The new hominid fossils come from the oldest of the exposed sedimentary patches, dated to be more than 5.2 million years old. Eleven hominid specimens have been recovered, mostly in fluvial deposits, including hand and foot bones, fragmentary arm bones and a piece of collarbone. The key bone, the one useful in establishing locomotion, is the January 2001 find of a 5.2 to 5.6 million-year-old toe bone similar to those found at Hadar. According to Haile-Selassie, this indicates that the creature was a biped, and arguably an evolutionary predecessor of Homo Sapiens.

Researchers determined the age of the fossils via volcanic layers dated using argon gas isotopes that are decay products of natural potassium trapped in volcanic rock after it cools. Geomagnetic polarity data and biochronological analysis of nearby animal fossils corroborated these results.

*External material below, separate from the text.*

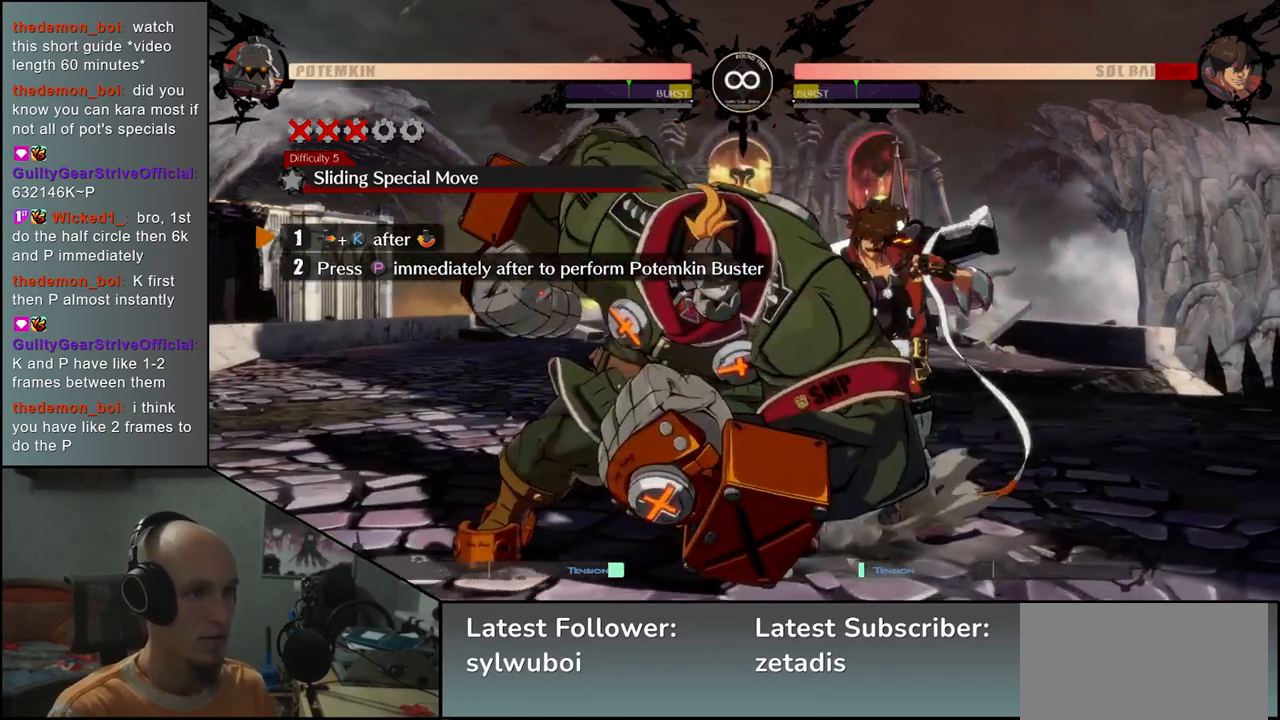
{"buttons": [], "left_stick": "right", "events": [[167, "left_stick", "right"]]}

Craig Feibel, a Rutgers University anthropologist, says of the Middle Awash study, “It’s a small collection of fossils from a small locality, but it’s a first step.” He adds that a larger collection is needed to draw more absolute conclusions, and says that ancient lakes and rivers are common depositional environments and therefore more likely to preserve animal remains.

“It’s exactly what we expected,” says Lamont-Doherty geologist Peter deMenocal of  WoldeGabriel’s conclusions. DeMenocal measures ocean deposits of wind-borne eolian dust from subtropical Africa to infer past aridity. The results of his data indicate that, “prior to 3 million years ago [the African climate] oscillated between very wet and somewhat less wet. There is no evidence of dry times.”